[Provided data Boundary: Start]

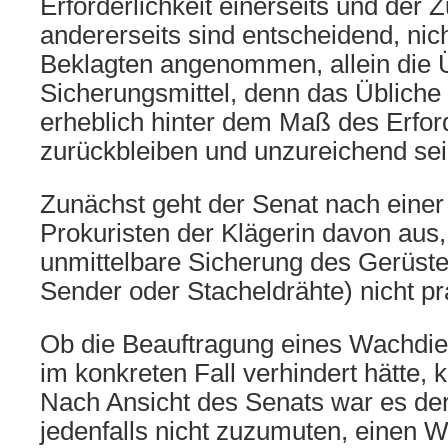
Erforderlichkeit einerseits und der 
andererseits sind entscheidend, nich
Beklagten angenommen, allein die Ü
Sicherungsmittel, denn das Übliche 
erheblich hinter dem Maß des Erfor
zurückbleiben und unzureichend sei
Zunächst geht der Senat nach einer
Prokuristen der Klägerin davon aus,
unmittelbare Sicherung des Gerüste
Sender oder Stacheldrähte) nicht pra
Ob die Beauftragung eines Wachdie
im konkreten Fall verhindert hätte,
Nach Ansicht des Senats war es der
jedenfalls nicht zuzumuten, einen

[Provided data Boundary: End]

■ **Work to complete**: Every record above must be copied exactly; none of the pictures belong in the copy.

■ **Worked solution**:
Erforderlichkeit einerseits und der 
andererseits sind entscheidend, nich
Beklagten angenommen, allein die Ü
Sicherungsmittel, denn das Übliche 
erheblich hinter dem Maß des Erfor
zurückbleiben und unzureichend sei
Zunächst geht der Senat nach einer
Prokuristen der Klägerin davon aus,
unmittelbare Sicherung des Gerüste
Sender oder Stacheldrähte) nicht pra
Ob die Beauftragung eines Wachdie
im konkreten Fall verhindert hätte,
Nach Ansicht des Senats war es der
jedenfalls nicht zuzumuten, einen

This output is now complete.